In pursuit of those higher home ownership rates, especially among low-income people and minorities, the many vast powers of the federal government -- from the Federal Reserve to bank regulatory agencies and even the Department of Justice, which issued threats of anti-discrimination lawsuits -- were used to force banks and other lenders to lower their standards for making mortgage loans.
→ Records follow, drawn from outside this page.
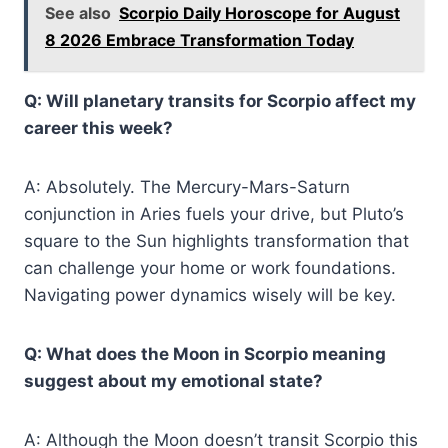
See also
Scorpio Daily Horoscope for August
8 2026 Embrace Transformation Today
Q: Will planetary transits for Scorpio affect my
career this week?
A: Absolutely. The Mercury-Mars-Saturn
conjunction in Aries fuels your drive, but Pluto’s
square to the Sun highlights transformation that
can challenge your home or work foundations.
Navigating power dynamics wisely will be key.
Q: What does the Moon in Scorpio meaning
suggest about my emotional state?
A: Although the Moon doesn’t transit Scorpio this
Lower lending standards of course meant higher risks of default. But these risks -- and the chain reactions throughout the whole financial system -- were like the traffic ignored by a small child dashing out into the street in pursuit of their bouncing ball. The whole economy got hit when the housing boom became a housing bust, and we are still trying to recover, years later.


Joseph Angier said...

Yup. The economic crisis of 2008 was caused by liberal do-gooders forcing banks to provide mortgages to undeserving people. This was a lame idea pushed by the John Stossels of the world a few years ago, and it's depressing to see that it keeps popping up. Credit-unworthy home-buyers played a (small) part in the crisis, but the real mess was caused by the banks who made securitization of these bad loans into a big industry ... And they did all that without the help or encouragement of Barney Frank, Paul Krugman, Chris Dodd, or any other liberal Thomas Sowell cares to mention.

Thomas Moore said...

Well I do understand that banks and others helped create the problem we have to put the people going out getting the big red ball as a part of the problem as well. I mean you need and have to know what you can and can't afford. i worked in banking and several clients go upset when I suggested that buying a home or at a particular price would not be in there best interest. Some people just wanted to get what they wanted.